President Barack Obama on Monday called
passage in the Senate of the Employment Non-Discrimination Act (ENDA)
part of a “return to common sense” on Capitol Hill.
Obama made his remarks while addressing
an Organizing For Action (OFA) audience of roughly 50 people gathered
in the dining room of Decanter, the restaurant inside the St. Regis
hotel.
ENDA, which seeks to prohibit workplace
discrimination based on sexual orientation and gender identity,
cleared a major hurdle in the Senate on Monday.
(Related: Gay
protections bill ENDA clears cloture hurdle in Senate.)
“Slowly, surely, we're starting to
see a some common sense starting to prevail,” Obama said. “It
hasn't quite gotten over the hump, but you're starting to see it in
the Senate in particular where we had already gotten the vote on
immigration reform. Bipartisan vote, it's ready to go. We still
need help from the House, but there's still an opportunity.
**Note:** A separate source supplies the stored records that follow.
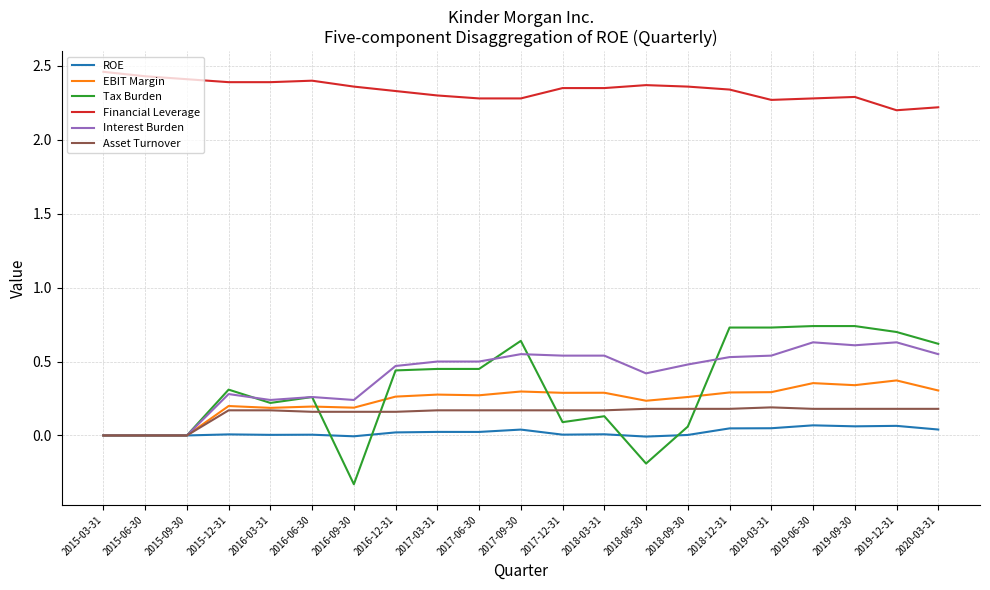

True or false: Asset Turnover and Financial Leverage intersect in this chart.

False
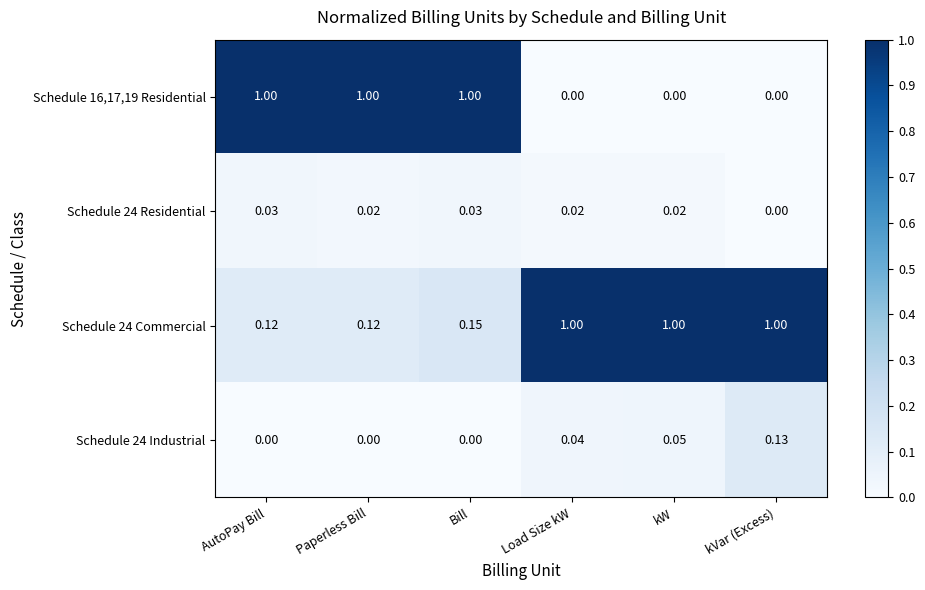

Rank the series at Paperless Bill from lowest to highest value.

Schedule 24 Industrial, Schedule 24 Residential, Schedule 24 Commercial, Schedule 16,17,19 Residential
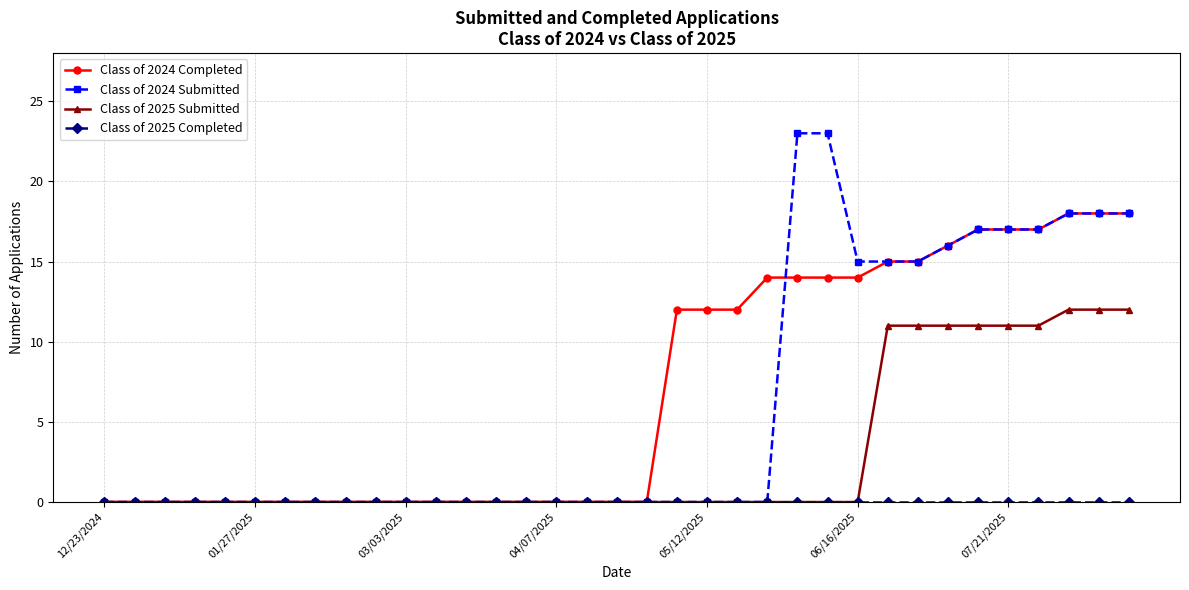

What is the greatest value displayed?

23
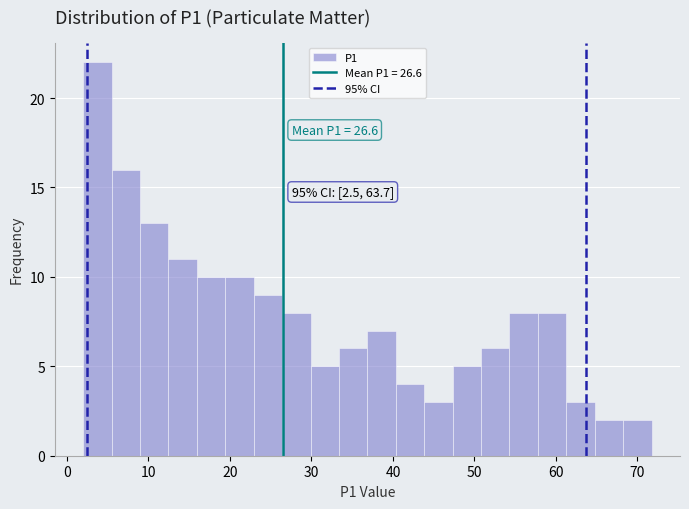

Read against the x-axis, roughly where is the centre of the tallest bar?

4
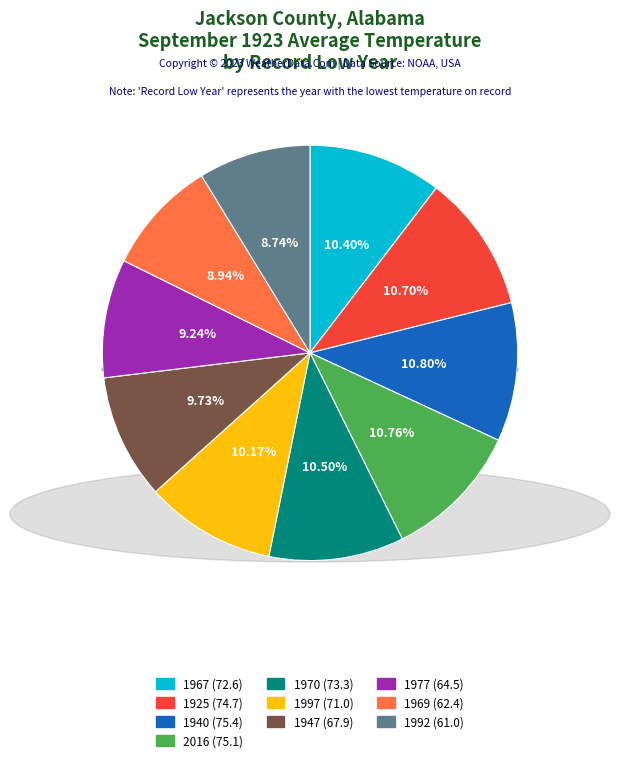

To the nearest percent, what percentage of the pie is 1970?

11%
We're
seeing it perhaps tonight on the ENDA vote, which, you know,
non-discrimination around sexual orientations where we think we'll
probably get this done in the Senate. Again, there's going to be
resistance in the House. But the more that we can continue at a
grassroots level to speak out on behalf of the values that we care
about, they're mainstream values, the values that 60, 70, 80% of the
country believe in. They're also values that young people and future
generations believe in.”
“And so I want everybody to
understand that change in America's always been slow, and sometimes
we take a step back for every two steps we take forward. But
inexorably, the idea of a more tolerant, more prosperous, country
that offers more opportunity to more people, that's an idea that the
vast majority of Americans believe in.”